Staf Ahli Menteri Bidang Hukum dan Kebijakan Publik Kementerian UMKM, Reghi Perdana, mengatakan pendekatan berbasis komunitas menjadi salah satu langkah efektif dalam memperkuat kapasitas pelaku usaha kecil agar mampu berkembang secara berkelanjutan. Menurutnya, komunitas memiliki peran penting dalam membantu UMKM memperluas jaringan usaha sekaligus meningkatkan daya saing di pasar yang semakin kompetitif.
“Kegiatan berbasis komunitas memberikan ruang bagi pelaku UMKM untuk meningkatkan kapasitas usaha. Kemudian juga memperluas jaringan, dan memperkuat daya saing,” ujar Reghi.
Ia menjelaskan bahwa sektor UMKM selama ini menjadi salah satu penopang utama perekonomian nasional sekaligus penyerap tenaga kerja terbesar. Karena itu, penguatan UMKM menjadi langkah penting untuk menjaga kesempatan kerja masyarakat dan mengurangi potensi PHK, terutama saat dunia usaha menghadapi tekanan ekonomi.
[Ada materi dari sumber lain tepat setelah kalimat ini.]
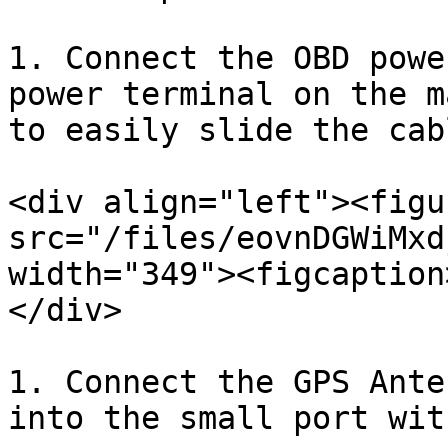
1. Connect the OBD powe
power terminal on the m
to easily slide the cabl
<div align="left"><figu
src="/files/eovnDGWiMxd
width="349"><figcaption
</div>

1. Connect the GPS Ante
into the small port wit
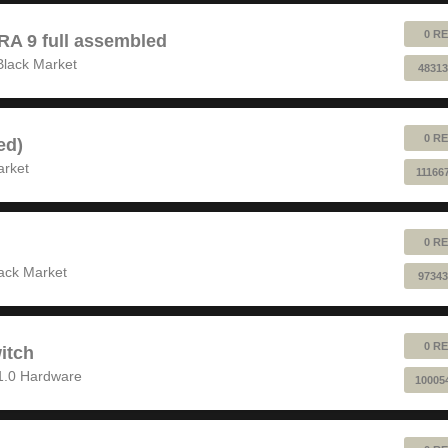
0 RE
 9 full assembled
Black Market
48313
0 RE
ed)
arket
11166
0 RE
ack Market
97343
0 RE
itch
1.0 Hardware
10005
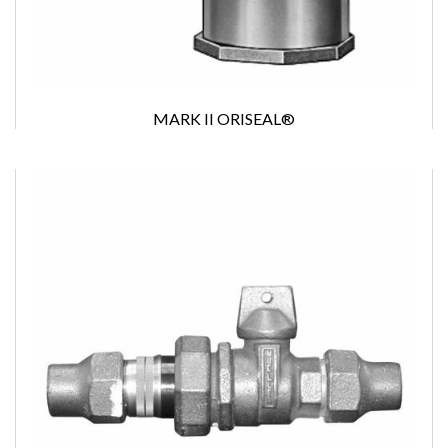
MARK II ORISEAL®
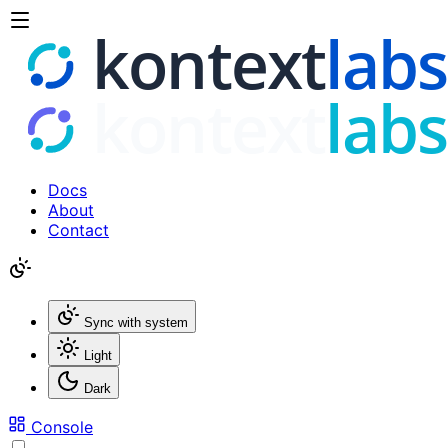
Docs
About
Contact
Sync with system
Light
Dark
Console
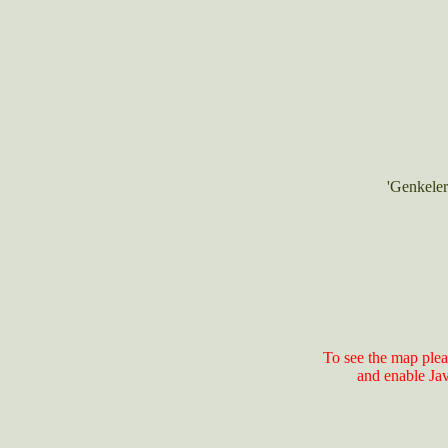
'Genkeler
To see the map plea
and enable Ja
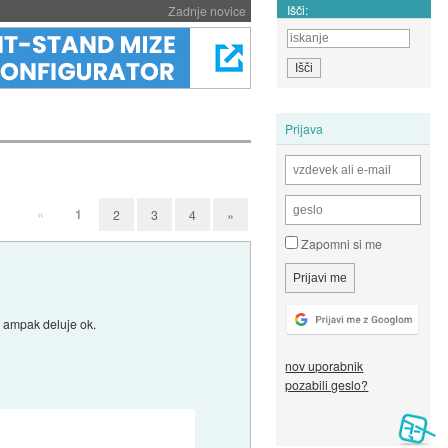
Išči:
Zadnje novice
Prijava
«
1
2
3
4
»
Zapomni si me
ro ampak deluje ok.
nov uporabnik
pozabili geslo?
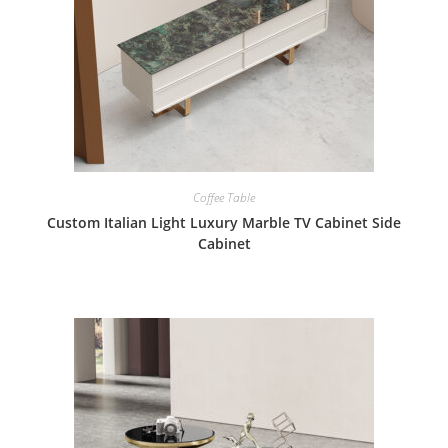
Coffee Table
Custom Italian Light Luxury Marble TV Cabinet Side
Cabinet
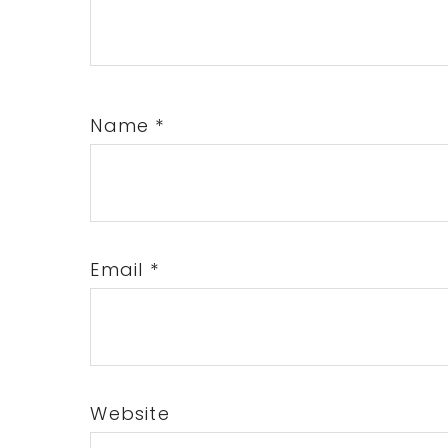
Name
*
Email
*
Website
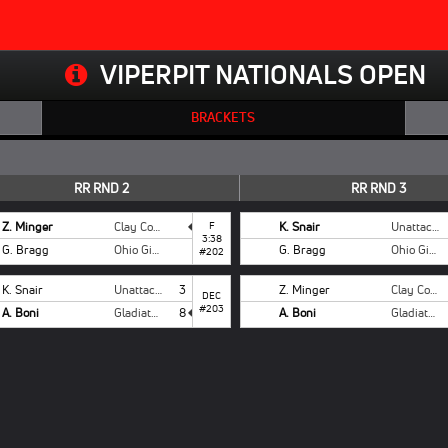
VIPERPIT NATIONALS OPEN
BRACKETS
RR RND 2
RR RND 3
Z. Minger
Clay County
F
K. Snair
Unattached
3:38
G. Bragg
Ohio Girls National
G. Bragg
Ohio Girls National
#202
K. Snair
Unattached
3
Z. Minger
Clay County
DEC
#203
A. Boni
Gladiators
8
A. Boni
Gladiators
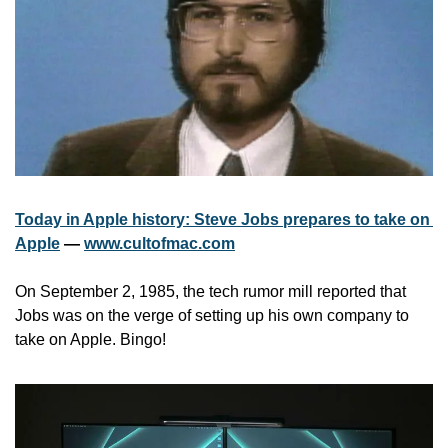
Today in Apple history: Steve Jobs prepares to take on 
Apple
 — 
www.cultofmac.com
On September 2, 1985, the tech rumor mill reported that 
Jobs was on the verge of setting up his own company to 
take on Apple. Bingo!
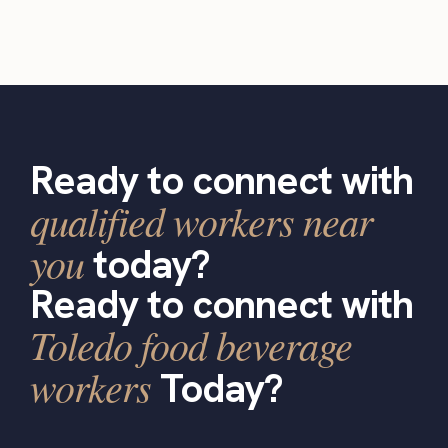
Ready to connect with
qualified workers near
you
today?
Ready to connect with
Toledo food beverage
workers
Today?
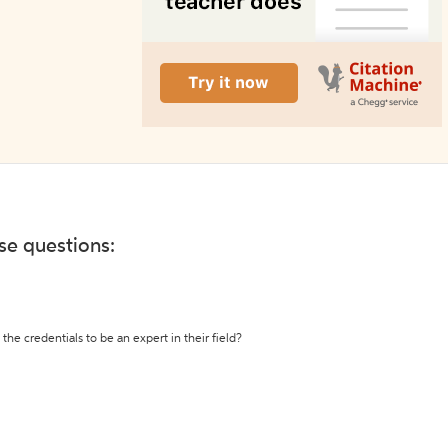
ese questions:
the credentials to be an expert in their field?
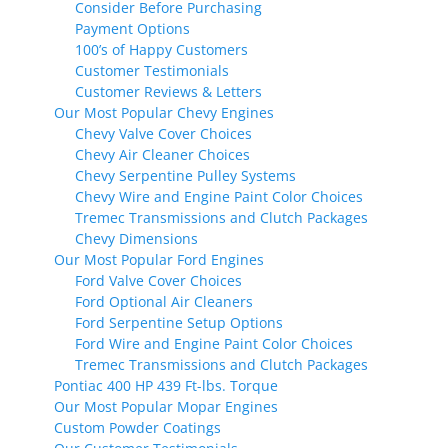
Consider Before Purchasing
Payment Options
100’s of Happy Customers
Customer Testimonials
Customer Reviews & Letters
Our Most Popular Chevy Engines
Chevy Valve Cover Choices
Chevy Air Cleaner Choices
Chevy Serpentine Pulley Systems
Chevy Wire and Engine Paint Color Choices
Tremec Transmissions and Clutch Packages
Chevy Dimensions
Our Most Popular Ford Engines
Ford Valve Cover Choices
Ford Optional Air Cleaners
Ford Serpentine Setup Options
Ford Wire and Engine Paint Color Choices
Tremec Transmissions and Clutch Packages
Pontiac 400 HP 439 Ft-lbs. Torque
Our Most Popular Mopar Engines
Custom Powder Coatings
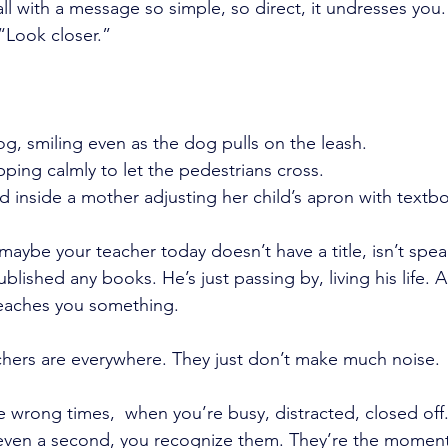
all with a message so simple, so direct, it undresses you. 
“Look closer.”
og, smiling even as the dog pulls on the leash.
ping calmly to let the pedestrians cross.
d inside a mother adjusting her child’s apron with textb
maybe your teacher today doesn’t have a title, isn’t spea
blished any books. He’s just passing by, living his life. A
teaches you something.
eachers are everywhere. They just don’t make much noise.
 wrong times,  when you’re busy, distracted, closed off
 even a second, you recognize them. They’re the moment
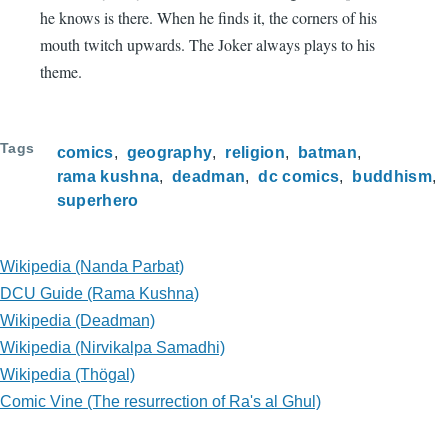
he knows is there. When he finds it, the corners of his
mouth twitch upwards. The Joker always plays to his
theme.
Tags
comics
geography
religion
batman
rama kushna
deadman
dc comics
buddhism
superhero
Wikipedia (Nanda Parbat)
DCU Guide (Rama Kushna)
Wikipedia (Deadman)
Wikipedia (Nirvikalpa Samadhi)
Wikipedia (Thögal)
Comic Vine (The resurrection of Ra's al Ghul)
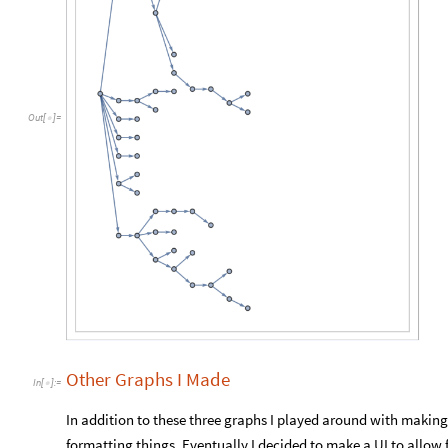
Out
[
]
=

Other Graphs I Made
In
[
]
:
=

In addition to these three graphs I played around with makin
formatting things. Eventually I decided to make a UI to allow f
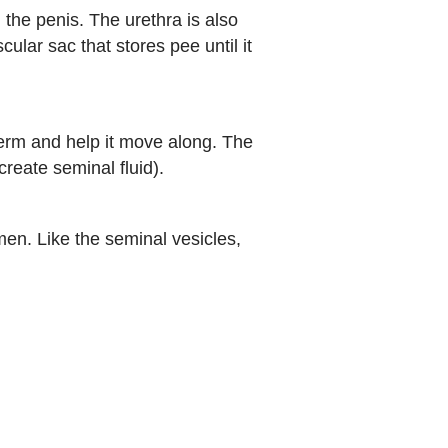
the penis. The urethra is also
ular sac that stores pee until it
perm and help it move along. The
reate seminal fluid).
men. Like the seminal vesicles,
Komitmen pemerintah dalam memperkuat ekonomi rakyat juga diwujudkan melalui dukungan terhadap sektor ekonomi kreatif. Salah satunya dengan mendorong keterlibatan UMKM dalam industri musik melalui pemanfaatan produk dan jasa lokal, mulai dari penyediaan bahan baku hingga perlengkapan pendukung alat musik.
Penasihat Dharma Wanita Persatuan (DWP) Kementerian UMKM, Tina Maman Abdurrahman, menilai pengembangan sekolah musik dapat menjadi motor pertumbuhan ekonomi baru yang memberikan dampak langsung bagi masyarakat. Selain mencetak talenta kreatif, sektor tersebut juga mampu membuka peluang usaha dan lapangan pekerjaan bagi pelaku UMKM di sekitarnya.
Contoh nyata terlihat pada pengembangan Dialogue Music School di Tangerang. Kepala Sekolah Dialogue Music School, Mouritz Kansil, mengatakan konsep yang menggabungkan pendidikan musik dengan penjualan alat musik mampu menciptakan peluang bisnis baru sekaligus menyerap tenaga kerja.
“Kehadiran toko ini diharapkan dapat meningkatkan akses masyarakat terhadap alat musik berkualitas sekaligus mendorong pertumbuhan ekosistem industri musik di daerah,” kata Mouritz.
Pengembangan usaha berbasis kreativitas tersebut menunjukkan bagaimana penguatan UMKM yang didorong pemerintah tidak hanya menjadi penggerak ekonomi daerah, tetapi juga berperan sebagai solusi dalam menciptakan lapangan kerja baru dan mengantisipasi dampak PHK melalui tumbuhnya sektor-sektor usaha produktif di masyarakat.